No sooner had her eyes closed than the distant howl of a wolf startled them open again. A second howl, closer than the first, brought her to her feet; barely had she sprung from her green bed before a third howl sounded, close behind her, and she smelled the wolf about her, and she ran.

They ran all night, hunter and prey, but however the wolf ran she was always one step ahead, reveling in her speed and grace, terrified and exhilarated. Just before dawn, exhausted, they came to a clearing where there stood a small cottage, its roof open to the sky, the fallen beams thick with moss. Into the ruins she ran, her heart pounding, her breath thick in her ears. But when she tried to leap the walls, her tired legs failed her and she fell. But her heart did not fail, and as she turned at bay to face the wolf, in her desperate resolve she became a wolf herself, and her voice growled in her throat. But her persuer had not followed her into the cottage; it stood at the edge of the wood, and she saw that its foot was lamed. Where it had stopped a rusted axe head split the ground, and she knew she was in the place she was born.
The wolf stood panting and hungry as she approached; but as she stepped over the iron axe head it turned and ran, and the pursuer became pursued. They came to a steep mountain, and the wolf became a mountain goat and clambered up its rocky heights: but the girl became a raven, and landed beside it. The goat became a poisonous snake and struck at her, but she flew away and returned as an eagle, seizing the snake behind its head so it could not turn and bite, and they soared together down the mountain heights. But as she sailed over a stream the snake became an enormous salmon and fell from her grasp; but she became a bear and fished it out with her gentle paws; the fish changed again into a might buffalo bull, and chased the bear; cornered, she stepped out of the thick fur and into her own human skin, and seized the bull’s horns, and looked in its wild eyes, and whispered love to it. And the bull became a man, the old woman’s son, and embraced her.

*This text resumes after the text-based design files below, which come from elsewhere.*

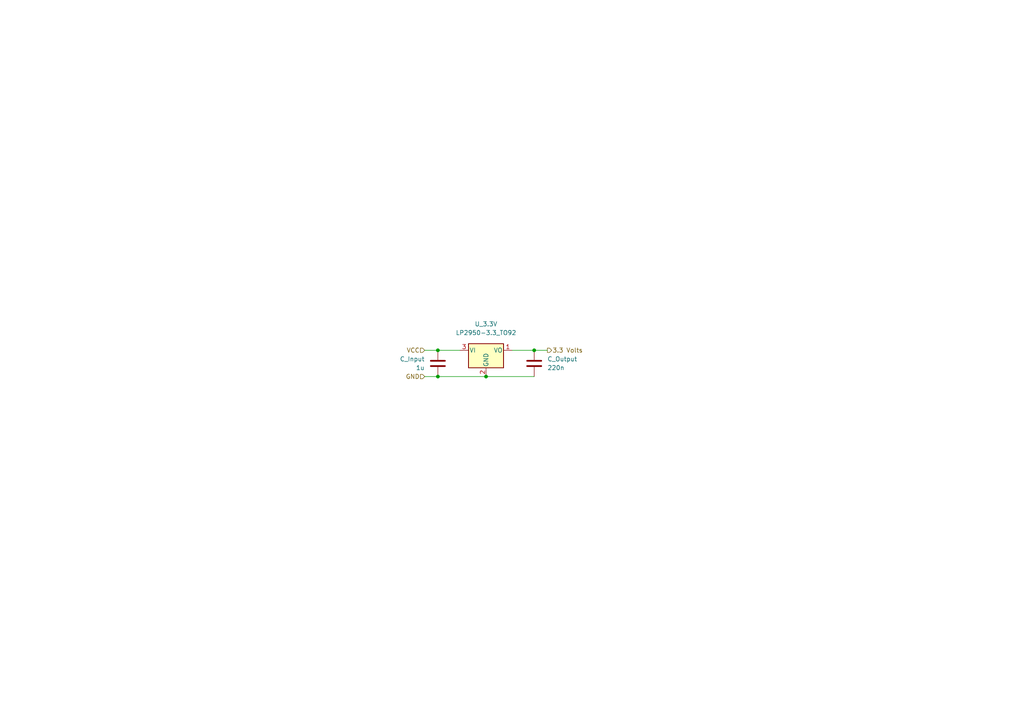
<source format=kicad_sch>
(kicad_sch (version 20211123) (generator eeschema)

  (uuid 44f58d9c-d429-46fa-9ba0-3459f55a8adc)

  (paper "A4")

  (title_block
    (title "Channel 2 3.3 Volt Power Rail")
    (date "2022-09-12")
    (rev "1")
    (company "George Mason University")
    (comment 3 "peripherals for use by the second channel microcontroller.")
    (comment 4 "This the linear voltage regulator use for powering the digital")
  )

  

  (junction (at 127 109.22) (diameter 0) (color 0 0 0 0)
    (uuid 45f99c26-041b-4d3d-9902-5b5f55d53274)
  )
  (junction (at 140.97 109.22) (diameter 0) (color 0 0 0 0)
    (uuid 51fbcdcb-9f87-4e74-ba4a-f8f5f19418e0)
  )
  (junction (at 154.94 101.6) (diameter 0) (color 0 0 0 0)
    (uuid 9b073e71-9366-4297-aff0-8adfd5572bd2)
  )
  (junction (at 127 101.6) (diameter 0) (color 0 0 0 0)
    (uuid bc195752-4954-4542-ad48-c1d9383ef647)
  )

  (wire (pts (xy 127 109.22) (xy 140.97 109.22))
    (stroke (width 0) (type default) (color 0 0 0 0))
    (uuid 1e14ba29-10d8-4659-a97c-d40fce6d6ce9)
  )
  (wire (pts (xy 123.19 109.22) (xy 127 109.22))
    (stroke (width 0) (type default) (color 0 0 0 0))
    (uuid 3a9b16f0-b92d-407a-b38a-cf3ab087f6c2)
  )
  (wire (pts (xy 127 101.6) (xy 133.35 101.6))
    (stroke (width 0) (type default) (color 0 0 0 0))
    (uuid 4c4120fd-432e-4a04-ab11-53a037391a40)
  )
  (wire (pts (xy 148.59 101.6) (xy 154.94 101.6))
    (stroke (width 0) (type default) (color 0 0 0 0))
    (uuid 540e58b2-47ce-4770-8194-8c2451d3e7dc)
  )
  (wire (pts (xy 140.97 109.22) (xy 154.94 109.22))
    (stroke (width 0) (type default) (color 0 0 0 0))
    (uuid 6807962d-bca0-4181-bfa1-d8037dc55798)
  )
  (wire (pts (xy 154.94 101.6) (xy 158.75 101.6))
    (stroke (width 0) (type default) (color 0 0 0 0))
    (uuid 8ef82b30-0ad9-4a57-b94a-19797a23a54a)
  )
  (wire (pts (xy 123.19 101.6) (xy 127 101.6))
    (stroke (width 0) (type default) (color 0 0 0 0))
    (uuid f76d9d82-f0c1-4890-ac47-06a96a1cd507)
  )

  (hierarchical_label "GND" (shape input) (at 123.19 109.22 180)
    (effects (font (size 1.27 1.27)) (justify right))
    (uuid 2a21f008-eb2b-419e-84a7-77faed838b91)
  )
  (hierarchical_label "VCC" (shape input) (at 123.19 101.6 180)
    (effects (font (size 1.27 1.27)) (justify right))
    (uuid a58a2e52-f51a-4b40-9214-ede49b85884c)
  )
  (hierarchical_label "3.3 Volts" (shape output) (at 158.75 101.6 0)
    (effects (font (size 1.27 1.27)) (justify left))
    (uuid ed3ebb6a-d9c8-4f3e-8af2-df322ba05144)
  )

  (symbol (lib_id "Device:C") (at 127 105.41 0) (mirror x) (unit 1)
    (in_bom yes) (on_board yes) (fields_autoplaced)
    (uuid 33d47ea4-1106-4b3a-bf07-1e8f3436d31f)
    (property "Reference" "C_Input" (id 0) (at 123.19 104.1399 0)
      (effects (font (size 1.27 1.27)) (justify right))
    )
    (property "Value" "1u" (id 1) (at 123.19 106.6799 0)
      (effects (font (size 1.27 1.27)) (justify right))
    )
    (property "Footprint" "Capacitor_SMD:C_1210_3225Metric" (id 2) (at 127.9652 101.6 0)
      (effects (font (size 1.27 1.27)) hide)
    )
    (property "Datasheet" "~" (id 3) (at 127 105.41 0)
      (effects (font (size 1.27 1.27)) hide)
    )
    (pin "1" (uuid 8d6bfa3a-407d-4c07-8462-ec6be00221c4))
    (pin "2" (uuid 170dedc4-5a68-4c62-b898-004b197072dc))
  )

  (symbol (lib_id "Regulator_Linear:LP2950-3.3_TO92") (at 140.97 101.6 0) (unit 1)
    (in_bom yes) (on_board yes) (fields_autoplaced)
    (uuid 43be692b-8745-4611-85c0-40d1424103c0)
    (property "Reference" "U_3.3V" (id 0) (at 140.97 93.98 0))
    (property "Value" "LP2950-3.3_TO92" (id 1) (at 140.97 96.52 0))
    (property "Footprint" "Package_TO_SOT_THT:TO-92_Inline" (id 2) (at 140.97 95.885 0)
      (effects (font (size 1.27 1.27) italic) hide)
    )
    (property "Datasheet" "http://www.ti.com/lit/ds/symlink/lp2950.pdf" (id 3) (at 140.97 102.87 0)
      (effects (font (size 1.27 1.27)) hide)
    )
    (pin "1" (uuid c8107411-2b2c-4620-90b2-5fdf9d6f4bea))
    (pin "2" (uuid a5252e27-7de3-40b0-b79e-ab81b9065fca))
    (pin "3" (uuid 8920c32d-46b6-4ff8-84cf-8d1f1d81bd58))
  )

  (symbol (lib_id "Device:C") (at 154.94 105.41 0) (unit 1)
    (in_bom yes) (on_board yes) (fields_autoplaced)
    (uuid a4bb2c6f-bf51-4162-9a22-3ed79e70db04)
    (property "Reference" "C_Output" (id 0) (at 158.75 104.1399 0)
      (effects (font (size 1.27 1.27)) (justify left))
    )
    (property "Value" "220n" (id 1) (at 158.75 106.6799 0)
      (effects (font (size 1.27 1.27)) (justify left))
    )
    (property "Footprint" "Capacitor_SMD:C_1210_3225Metric" (id 2) (at 155.9052 109.22 0)
      (effects (font (size 1.27 1.27)) hide)
    )
    (property "Datasheet" "~" (id 3) (at 154.94 105.41 0)
      (effects (font (size 1.27 1.27)) hide)
    )
    (pin "1" (uuid f2759fea-fefd-457a-b2e7-98c523d357b7))
    (pin "2" (uuid 1d594acd-7cbb-479c-880c-177dea757788))
  )
)

</source>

Neither one knew how long they stayed in the wild, or how many bodies they inhabited; but they came at last to a place where tumbled walls grew in the forest, trees and houses and people and beasts together. In the center stood a ruined tower of glass and steel, tall as mountains but not so high as the moon by half, and masses of ivy poured from its hollow frame. They walked into the city together, a girl and a wolf: but nobody noticed, because the wedding was over and all the world was new.